## Document excerpt:
+---+
Edit: forgot to respond to the 3d/4d sampling bit.

3d/4d sampling would also only apply to the Sobol-Burley sampler, since PMJ02 can only produce 2D sample sequences (at least, without an expensive minutes-long optimization step).

Although we could compute Owen-scrambled Sobol tables at runtime in place of PMJ02, since it performs the same but has natural extensions to 3d/4d (and can also be generated by the same code, just with a different xor table). But I think that starts to get into a larger discussion of what we want the default sampler to be, and I think some more exploration would probably be valuable before that.

So for the time being, I think just fixing PMJ02 is fine...?

If you want to change some CMJ hashes that would indeed be good to included in this.

I agree that we can do a Sobol-Burley update separately.

  • Remove CMJ hash, and replace its uses with the Hash-Prospector hash.
  • Change the Wang float hash to produce [0.0, 1.0) instead of [0.0, 1.0], to be consistent with the Hash-Prospector hash since its intended as a faster drop-in replacement.

Great! I've taken care of the CMJ hash now. So as long as everything looks good to you, it's ready to land.

One more question about this in kernel/sample/pattern.h. Is it still valid?

ccl_device_inline bool sample_is_even(int pattern, int sample)
{
  if (pattern == SAMPLING_PATTERN_PMJ) {
    /* See Section 10.2.1, "Progressive Multi-Jittered Sample Sequences", Christensen et al.
     * We can use this to get divide sample sequence into two classes for easier variance
     * estimation. */
     return popcount(uint(sample) & 0xaaaaaaaa) & 1;
  }
  else {
    /* TODO(Stefan): Are there reliable ways of dividing CMJ and Sobol into two classes? */
    return sample & 0x1;
  }
}

And can Sobol-Burley be enabled for adaptive sampling?

return popcount(uint(sample) & 0xaaaaaaaa) & 1;

As long as this does what's described in the paper, then it's still valid, yes. It's not immediately obvious to me why that does what the paper describes, but I assume whoever wrote it worked that out. (I did a quick test, and it does appear to yield the pattern from the paper.)
+---+
## Information shown:

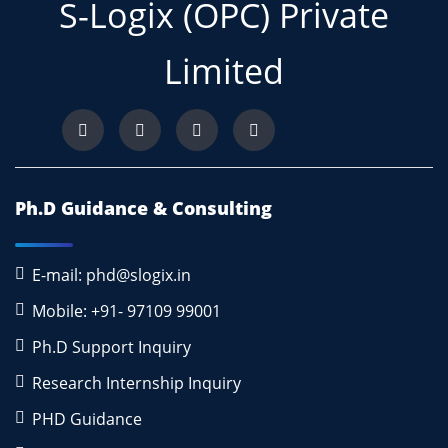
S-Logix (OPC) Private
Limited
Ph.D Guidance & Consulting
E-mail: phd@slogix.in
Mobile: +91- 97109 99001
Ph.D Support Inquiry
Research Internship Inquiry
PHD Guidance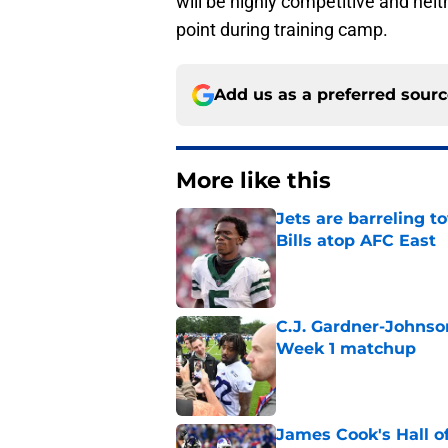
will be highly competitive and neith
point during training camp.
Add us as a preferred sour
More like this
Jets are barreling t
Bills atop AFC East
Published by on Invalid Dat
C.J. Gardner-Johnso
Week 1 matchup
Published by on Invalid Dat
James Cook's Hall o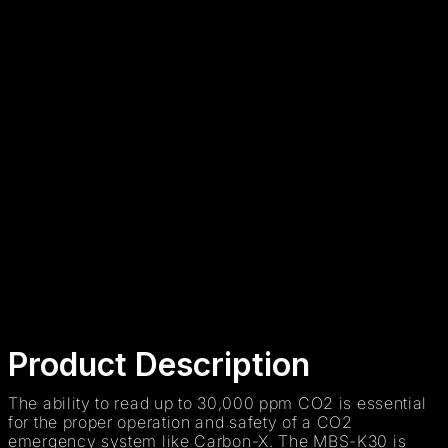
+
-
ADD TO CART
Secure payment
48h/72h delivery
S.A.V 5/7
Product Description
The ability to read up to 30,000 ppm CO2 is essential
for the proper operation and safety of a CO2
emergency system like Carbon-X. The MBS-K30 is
+---+
## Directions for this task:
Write the next part of the discussion of sampling patterns above, picking up directly after its last sentence.

## Exercise response:
And can Sobol-Burley be enabled for adaptive sampling?

We can do that, but not with the code given. With Sobol (and by extension, Sobol-Burley) my understanding is that you want to use one of the unused dimensions to determine which sample class to put the sample in. For example, if our highest sampling dimension is 2 (as it currently is) then we would use dimension 3 with a n < 0.5 test for the classification. If we move to using 3 or 4 dimensions, then we'd use the 4th or 5th dimension, respectively.

Since it's just a n < 0.5 test, I believe we can optimize it with bit-fiddling similar to the current PMJ sample classification code, so we wouldn't actually have to fully compute the dimension. I'd be happy to take a crack at that in another patch if you'd like me to.

Thanks for checking. If you can get Sobol-Burley to work for adaptive sampling that would be great.

I implemented adaptive sampling for Sobol-Burley (not submitted yet, for reasons I'll explain).

I started off by just doing n < 0.5 on the third dimension, as reference. Then I implemented the bit-fiddling version (and in the process re-derived how the current adaptive PMJ implementation works). To use the third Sobol dimension for classifying the samples, it's just this:

popcount(index & 0xdb6db6db) & 1

(The constant is the most-significant-bit column of the Sobol matrix. And popcount(index & column) & 1 is multiplying the index by that most-significant-bit column.)

The bit-fiddling version matched the reference n < 0.5 version exactly, so it seems I did it correctly.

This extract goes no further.